How the IMF Starts the Fires It’s Supposed to Put Out

Friday, July 30, 1999
Illustration by William Bramhall

Congressional Republicans disgraced themselves last fall by acting like Democrats. They approved far too much new federal spending, the worst of which was the $18 billion for the International Monetary Fund. No doubt some in Congress were convinced by President Clinton’s argument that the IMF was the world’s fire department, which ought not to be deprived of water while the fire was burning. But a better analogy would be to Ray Bradbury’s Fahrenheit 451, in which the fire department’s mission is to start fires.

The politics of IMF funding is as clear as it is insidious. If Congress does not provide money for the fund to bail out, say, Brazil, and Brazil collapses, then Congress gets blamed. But no one is willing to blame Congress if the IMF actually works to encourage Brazilian-type financial crises time and again. Some economists believe that bailouts increase “moral hazard” by rewarding and encouraging bad policies by governments and excessive risk taking by banks. Aware that they can be bailed out in the crunch, banks will often lend at interest rates that do not reflect fundamental risks. This, in turn, generates new financial crises and reduces world economic growth.

In Asia, a flood of low-cost capital from Europe, Japan, and the United States wound up financing real estate speculation and overcapacity, thanks in part to an assumed IMF “guarantee.” But nobody will ever be able to prove that the IMF effectively starts new fires in this way. Hence, the political forces favor IMF funding and limitless bailouts.


IMF economists like to argue that these moral hazard problems are minimal. But consider the case of the recent $42 billion package for Brazil. How did the Brazilians qualify for this support? They did so mostly by not exercising sound fiscal policies. If their policies had been better, they would not be in their current difficulties and would not qualify for IMF money.

By continually rewarding and encouraging bad policies, the IMF has had profoundly negative effects on the world economy.

Russia is another example. In most respects, effective reforms in Russia had ceased by 1993. Since then, the availability of IMF and other foreign money provided an excuse to avoid making tough political decisions. Instead of cutting public outlays, increasing tax collections, undertaking efficient privatizations, or enacting legal reforms, the government counted on foreign bailouts to hold things together.

In April the IMF announced that it would lend Russia $4.5 billion over the next year and a half. This loan is being made despite Russia’s having defaulted on its loans and devalued its currency just last summer—and despite the Russian government’s never having formulated a sensible economic plan. But if the IMF hadn’t come through with the loan, then Russia would have defaulted on past IMF obligations and the IMF would no longer be able to pretend that it always gets repaid. My prediction is that the IMF will also come up with a way to keep the chain letter game going in Ukraine and Indonesia by supplying those governments with enough money to keep payments “current.”
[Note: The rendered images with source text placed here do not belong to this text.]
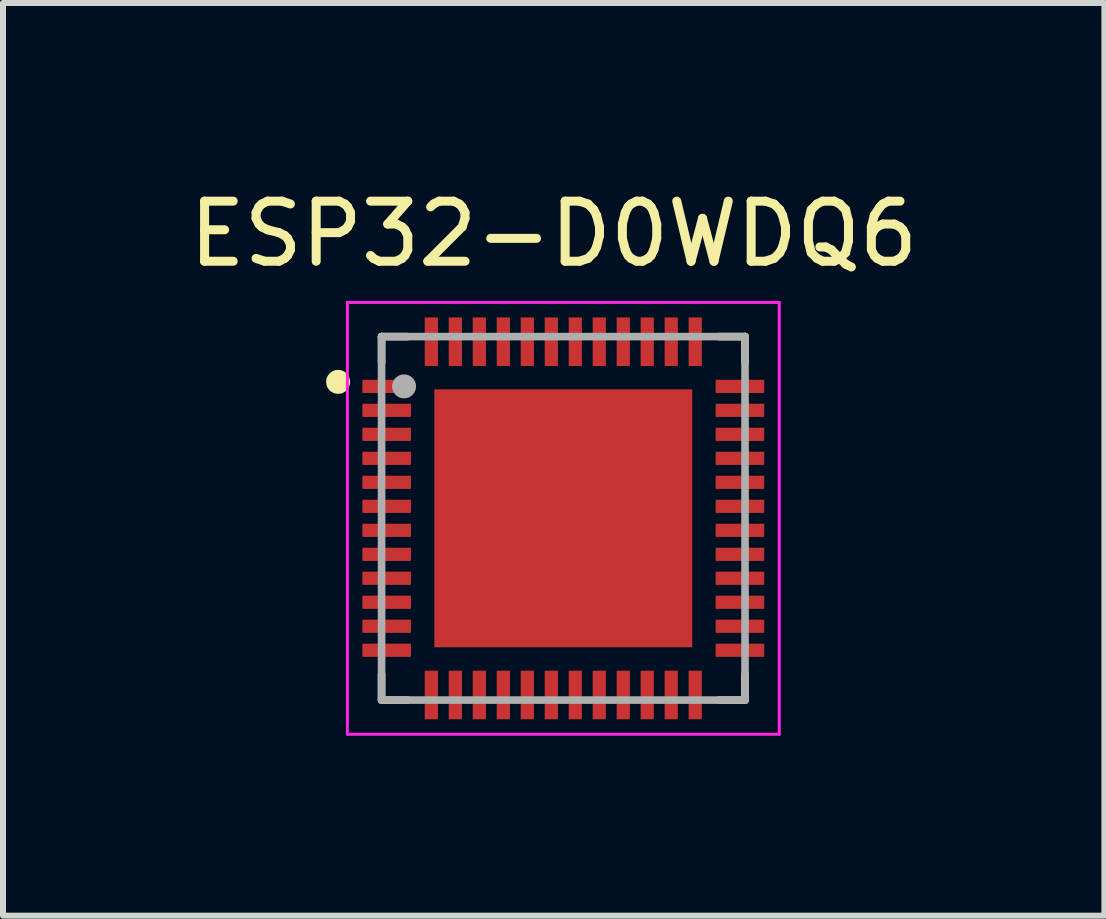
<source format=kicad_pcb>
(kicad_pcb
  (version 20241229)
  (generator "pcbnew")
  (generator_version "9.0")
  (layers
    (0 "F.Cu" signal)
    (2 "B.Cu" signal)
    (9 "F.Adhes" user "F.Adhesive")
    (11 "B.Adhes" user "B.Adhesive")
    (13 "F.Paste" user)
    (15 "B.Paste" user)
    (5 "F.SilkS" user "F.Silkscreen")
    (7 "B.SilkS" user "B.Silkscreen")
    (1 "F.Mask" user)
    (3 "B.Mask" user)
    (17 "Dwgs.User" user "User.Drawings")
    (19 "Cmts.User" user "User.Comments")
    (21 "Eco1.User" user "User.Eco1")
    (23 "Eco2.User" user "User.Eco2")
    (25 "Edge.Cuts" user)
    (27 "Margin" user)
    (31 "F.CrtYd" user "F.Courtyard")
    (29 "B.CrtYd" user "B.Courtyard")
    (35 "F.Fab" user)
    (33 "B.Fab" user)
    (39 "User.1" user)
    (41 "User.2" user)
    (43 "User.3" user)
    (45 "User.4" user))
  (footprint "ESP32-D0WDQ6"
    (layer "F.Cu")
    (at 6.342 5.592)
    (property "Reference" "ESP32-D0WDQ6" (at -0.16 -4.742 0) (layer "F.SilkS") (effects (font (size 1.002 1.002) (thickness 0.15))))
    (attr through_hole)
    (fp_line (start -3.03 -3.03) (end -3.03 -2.6) (stroke (width 0.127) (type solid)) (layer "F.SilkS"))
    (fp_line (start -3.03 3.03) (end -3.03 2.6) (stroke (width 0.127) (type solid)) (layer "F.SilkS"))
    (fp_line (start -2.6 -3.03) (end -3.03 -3.03) (stroke (width 0.127) (type solid)) (layer "F.SilkS"))
    (fp_line (start -2.6 3.03) (end -3.03 3.03) (stroke (width 0.127) (type solid)) (layer "F.SilkS"))
    (fp_line (start 2.6 -3.03) (end 3.03 -3.03) (stroke (width 0.127) (type solid)) (layer "F.SilkS"))
    (fp_line (start 2.6 3.03) (end 3.03 3.03) (stroke (width 0.127) (type solid)) (layer "F.SilkS"))
    (fp_line (start 3.03 -3.03) (end 3.03 -2.6) (stroke (width 0.127) (type solid)) (layer "F.SilkS"))
    (fp_line (start 3.03 3.03) (end 3.03 2.6) (stroke (width 0.127) (type solid)) (layer "F.SilkS"))
    (fp_circle (center -3.755 -2.275) (end -3.655 -2.275) (stroke (width 0.2) (type solid)) (fill no) (layer "F.SilkS"))
    (fp_poly (pts (xy -1.362 -1.36) (xy 1.36 -1.36) (xy 1.36 1.362) (xy -1.362 1.362)) (stroke (width 0.01) (type solid)) (fill yes) (layer "F.Paste"))
    (fp_line (start -3.6 -3.6) (end 3.6 -3.6) (stroke (width 0.05) (type solid)) (layer "F.CrtYd"))
    (fp_line (start -3.6 3.6) (end -3.6 -3.6) (stroke (width 0.05) (type solid)) (layer "F.CrtYd"))
    (fp_line (start -3.6 3.6) (end 3.6 3.6) (stroke (width 0.05) (type solid)) (layer "F.CrtYd"))
    (fp_line (start 3.6 3.6) (end 3.6 -3.6) (stroke (width 0.05) (type solid)) (layer "F.CrtYd"))
    (fp_line (start -3.03 3.03) (end -3.03 -3.03) (stroke (width 0.127) (type solid)) (layer "F.Fab"))
    (fp_line (start 3.03 -3.03) (end -3.03 -3.03) (stroke (width 0.127) (type solid)) (layer "F.Fab"))
    (fp_line (start 3.03 3.03) (end -3.03 3.03) (stroke (width 0.127) (type solid)) (layer "F.Fab"))
    (fp_line (start 3.03 3.03) (end 3.03 -3.03) (stroke (width 0.127) (type solid)) (layer "F.Fab"))
    (fp_circle (center -2.655 -2.2) (end -2.555 -2.2) (stroke (width 0.2) (type solid)) (fill no) (layer "F.Fab"))
    (pad "1" smd roundrect (at -2.945 -2.2) (size 0.81 0.22) (layers "F.Cu" "F.Mask" "F.Paste") (roundrect_rratio 0.03))
    (pad "2" smd roundrect (at -2.945 -1.8) (size 0.81 0.22) (layers "F.Cu" "F.Mask" "F.Paste") (roundrect_rratio 0.03))
    (pad "3" smd roundrect (at -2.945 -1.4) (size 0.81 0.22) (layers "F.Cu" "F.Mask" "F.Paste") (roundrect_rratio 0.03))
    (pad "4" smd roundrect (at -2.945 -1) (size 0.81 0.22) (layers "F.Cu" "F.Mask" "F.Paste") (roundrect_rratio 0.03))
    (pad "5" smd roundrect (at -2.945 -0.6) (size 0.81 0.22) (layers "F.Cu" "F.Mask" "F.Paste") (roundrect_rratio 0.03))
    (pad "6" smd roundrect (at -2.945 -0.2) (size 0.81 0.22) (layers "F.Cu" "F.Mask" "F.Paste") (roundrect_rratio 0.03))
    (pad "7" smd roundrect (at -2.945 0.2) (size 0.81 0.22) (layers "F.Cu" "F.Mask" "F.Paste") (roundrect_rratio 0.03))
    (pad "8" smd roundrect (at -2.945 0.6) (size 0.81 0.22) (layers "F.Cu" "F.Mask" "F.Paste") (roundrect_rratio 0.03))
    (pad "9" smd roundrect (at -2.945 1) (size 0.81 0.22) (layers "F.Cu" "F.Mask" "F.Paste") (roundrect_rratio 0.03))
    (pad "10" smd roundrect (at -2.945 1.4) (size 0.81 0.22) (layers "F.Cu" "F.Mask" "F.Paste") (roundrect_rratio 0.03))
    (pad "11" smd roundrect (at -2.945 1.8) (size 0.81 0.22) (layers "F.Cu" "F.Mask" "F.Paste") (roundrect_rratio 0.03))
    (pad "12" smd roundrect (at -2.945 2.2) (size 0.81 0.22) (layers "F.Cu" "F.Mask" "F.Paste") (roundrect_rratio 0.03))
    (pad "13" smd roundrect (at -2.2 2.945) (size 0.22 0.81) (layers "F.Cu" "F.Mask" "F.Paste") (roundrect_rratio 0.03))
    (pad "14" smd roundrect (at -1.8 2.945) (size 0.22 0.81) (layers "F.Cu" "F.Mask" "F.Paste") (roundrect_rratio 0.03))
    (pad "15" smd roundrect (at -1.4 2.945) (size 0.22 0.81) (layers "F.Cu" "F.Mask" "F.Paste") (roundrect_rratio 0.03))
    (pad "16" smd roundrect (at -1 2.945) (size 0.22 0.81) (layers "F.Cu" "F.Mask" "F.Paste") (roundrect_rratio 0.03))
    (pad "17" smd roundrect (at -0.6 2.945) (size 0.22 0.81) (layers "F.Cu" "F.Mask" "F.Paste") (roundrect_rratio 0.03))
    (pad "18" smd roundrect (at -0.2 2.945) (size 0.22 0.81) (layers "F.Cu" "F.Mask" "F.Paste") (roundrect_rratio 0.03))
    (pad "19" smd roundrect (at 0.2 2.945) (size 0.22 0.81) (layers "F.Cu" "F.Mask" "F.Paste") (roundrect_rratio 0.03))
    (pad "20" smd roundrect (at 0.6 2.945) (size 0.22 0.81) (layers "F.Cu" "F.Mask" "F.Paste") (roundrect_rratio 0.03))
    (pad "21" smd roundrect (at 1 2.945) (size 0.22 0.81) (layers "F.Cu" "F.Mask" "F.Paste") (roundrect_rratio 0.03))
    (pad "22" smd roundrect (at 1.4 2.945) (size 0.22 0.81) (layers "F.Cu" "F.Mask" "F.Paste") (roundrect_rratio 0.03))
    (pad "23" smd roundrect (at 1.8 2.945) (size 0.22 0.81) (layers "F.Cu" "F.Mask" "F.Paste") (roundrect_rratio 0.03))
    (pad "24" smd roundrect (at 2.2 2.945) (size 0.22 0.81) (layers "F.Cu" "F.Mask" "F.Paste") (roundrect_rratio 0.03))
    (pad "25" smd roundrect (at 2.945 2.2) (size 0.81 0.22) (layers "F.Cu" "F.Mask" "F.Paste") (roundrect_rratio 0.03))
    (pad "26" smd roundrect (at 2.945 1.8) (size 0.81 0.22) (layers "F.Cu" "F.Mask" "F.Paste") (roundrect_rratio 0.03))
    (pad "27" smd roundrect (at 2.945 1.4) (size 0.81 0.22) (layers "F.Cu" "F.Mask" "F.Paste") (roundrect_rratio 0.03))
    (pad "28" smd roundrect (at 2.945 1) (size 0.81 0.22) (layers "F.Cu" "F.Mask" "F.Paste") (roundrect_rratio 0.03))
    (pad "29" smd roundrect (at 2.945 0.6) (size 0.81 0.22) (layers "F.Cu" "F.Mask" "F.Paste") (roundrect_rratio 0.03))
    (pad "30" smd roundrect (at 2.945 0.2) (size 0.81 0.22) (layers "F.Cu" "F.Mask" "F.Paste") (roundrect_rratio 0.03))
    (pad "31" smd roundrect (at 2.945 -0.2) (size 0.81 0.22) (layers "F.Cu" "F.Mask" "F.Paste") (roundrect_rratio 0.03))
    (pad "32" smd roundrect (at 2.945 -0.6) (size 0.81 0.22) (layers "F.Cu" "F.Mask" "F.Paste") (roundrect_rratio 0.03))
    (pad "33" smd roundrect (at 2.945 -1) (size 0.81 0.22) (layers "F.Cu" "F.Mask" "F.Paste") (roundrect_rratio 0.03))
    (pad "34" smd roundrect (at 2.945 -1.4) (size 0.81 0.22) (layers "F.Cu" "F.Mask" "F.Paste") (roundrect_rratio 0.03))
    (pad "35" smd roundrect (at 2.945 -1.8) (size 0.81 0.22) (layers "F.Cu" "F.Mask" "F.Paste") (roundrect_rratio 0.03))
    (pad "36" smd roundrect (at 2.945 -2.2) (size 0.81 0.22) (layers "F.Cu" "F.Mask" "F.Paste") (roundrect_rratio 0.03))
    (pad "37" smd roundrect (at 2.2 -2.945) (size 0.22 0.81) (layers "F.Cu" "F.Mask" "F.Paste") (roundrect_rratio 0.03))
    (pad "38" smd roundrect (at 1.8 -2.945) (size 0.22 0.81) (layers "F.Cu" "F.Mask" "F.Paste") (roundrect_rratio 0.03))
    (pad "39" smd roundrect (at 1.4 -2.945) (size 0.22 0.81) (layers "F.Cu" "F.Mask" "F.Paste") (roundrect_rratio 0.03))
    (pad "40" smd roundrect (at 1 -2.945) (size 0.22 0.81) (layers "F.Cu" "F.Mask" "F.Paste") (roundrect_rratio 0.03))
    (pad "41" smd roundrect (at 0.6 -2.945) (size 0.22 0.81) (layers "F.Cu" "F.Mask" "F.Paste") (roundrect_rratio 0.03))
    (pad "42" smd roundrect (at 0.2 -2.945) (size 0.22 0.81) (layers "F.Cu" "F.Mask" "F.Paste") (roundrect_rratio 0.03))
    (pad "43" smd roundrect (at -0.2 -2.945) (size 0.22 0.81) (layers "F.Cu" "F.Mask" "F.Paste") (roundrect_rratio 0.03))
    (pad "44" smd roundrect (at -0.6 -2.945) (size 0.22 0.81) (layers "F.Cu" "F.Mask" "F.Paste") (roundrect_rratio 0.03))
    (pad "45" smd roundrect (at -1 -2.945) (size 0.22 0.81) (layers "F.Cu" "F.Mask" "F.Paste") (roundrect_rratio 0.03))
    (pad "46" smd roundrect (at -1.4 -2.945) (size 0.22 0.81) (layers "F.Cu" "F.Mask" "F.Paste") (roundrect_rratio 0.03))
    (pad "47" smd roundrect (at -1.8 -2.945) (size 0.22 0.81) (layers "F.Cu" "F.Mask" "F.Paste") (roundrect_rratio 0.03))
    (pad "48" smd roundrect (at -2.2 -2.945) (size 0.22 0.81) (layers "F.Cu" "F.Mask" "F.Paste") (roundrect_rratio 0.03))
    (pad "49" smd rect (at 0 0) (size 4.3 4.3) (layers "F.Cu" "F.Mask")))
  (gr_rect
    (start -3 -3)
    (end 15.364 12.217)
    (stroke (width 0.1) (type default))
    (fill no)
    (layer "Edge.Cuts")))
</source>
The sequence of unrestrained global bailouts began with Mexico in 1995. In this case, the IMF-U.S. lending package was effectively a reward for corrupt and risky bank lending and poor macroeconomic policies. Particularly striking were the massive interventions of the Mexican central bank in an attempt to support the peso. The bank failed and lost billions of dollars in international reserves but did not allow the money supply to contract. Not surprisingly, this policy failed to prevent a sharp devaluation of the currency.

The Mexican bailout kept foreign lenders whole. The mountain of bad bank loans, about 16 percent of gross domestic product, became a liability of Mexican taxpayers. The bailout also did not avoid sharp economic contraction and high inflation—both much worse than in Argentina, which ties its money supply directly to its international reserves.

The real shame of the Mexican bailout is that it was judged by many observers to be a success, mainly because the U.S. Treasury got repaid. If, instead, it had properly been labeled as a massive policy blunder, then subsequent unrestrained global bailouts might not have occurred. Countries such as Brazil and Russia would have had the appropriate incentives to implement good policies, instead of knowing that the IMF or the United States would respond to bad policies with showers of money.

One healthy consequence of the recent global financial crisis is the emphasis on increased transparency in financial transactions. In this spirit, the IMF might consider changing its name to the IMH—the Institute for Moral Hazard. Better yet, the IMF could admit that it was insolvent and go out of business.